Still, I think it’s worth considering that, while Wally is certainly giving Danny hell with where he is in the story right now (Mission 1 of Arc II at the time of this post), in any five-years-later post-DW scenario the two of them would be a lot more chill with each other.
While some of the YJ cast have ended up with relatively static planned personal arcs throughout DW (for clarity, a static arc is where a character doesn’t experience substantial personal change across a story – they may receive elaboration into their personality, history and/or develop new relationships with others but by the end they are still mostly the same person) I hope people can trust that Wally isn’t one of them. Him acting like a sulky, stinky jerkass right now isn’t because I’m planning on having him be The Sulky Stinky Jerkass™ for the entire story, but because he’s at the start of his major personal arc. His flaws are on full display at the moment because he’s going to have to confront those flaws, how they hurt him and others, and make the decision on whether (and how) to be better.
The loose timeline for DW’s planned story is that the main arc (right now comprising 11 planned missions) takes place over 6-ish months from the point where Phantom first joins the Team. Wally’s personal arc is planned to be part of that. Add an additional 4-and-a-half years on top of that and they would have had a lot of time to let the water settle under the bridge.
With that being said, we’re heading into the stormiest parts of the water at the moment.
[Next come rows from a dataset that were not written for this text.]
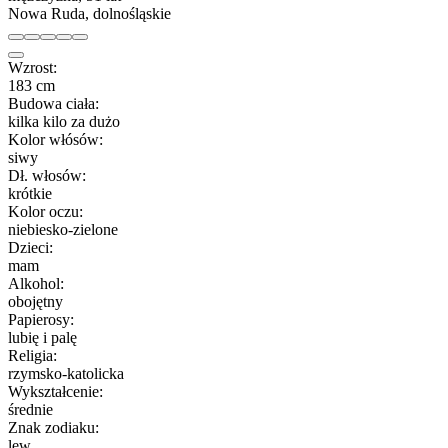
Nowa Ruda, dolnośląskie
Wzrost:
183 cm
Budowa ciała:
kilka kilo za dużo
Kolor włósów:
siwy
Dł. włosów:
krótkie
Kolor oczu:
niebiesko-zielone
Dzieci:
mam
Alkohol:
obojętny
Papierosy:
lubię i palę
Religia:
rzymsko-katolicka
Wykształcenie:
średnie
Znak zodiaku:
lew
The interpersonal angst is going to get much worse before it gets better. Not somebody-dies level, but some people are going to hurt each other quite badly before the resolution and a LOT of yelling is going to happen.
Here’s a teaser for one of the worst lines :
“Better that than some green-wood who gets people hurt because he wanted to play hero!”
Yeah, things are going to get mean. It may be a different flavour than some expected but I am nonetheless intending to serve 4 chapters of angst, and more than one of the boys is going to get served a lot of crow to eat over that mess.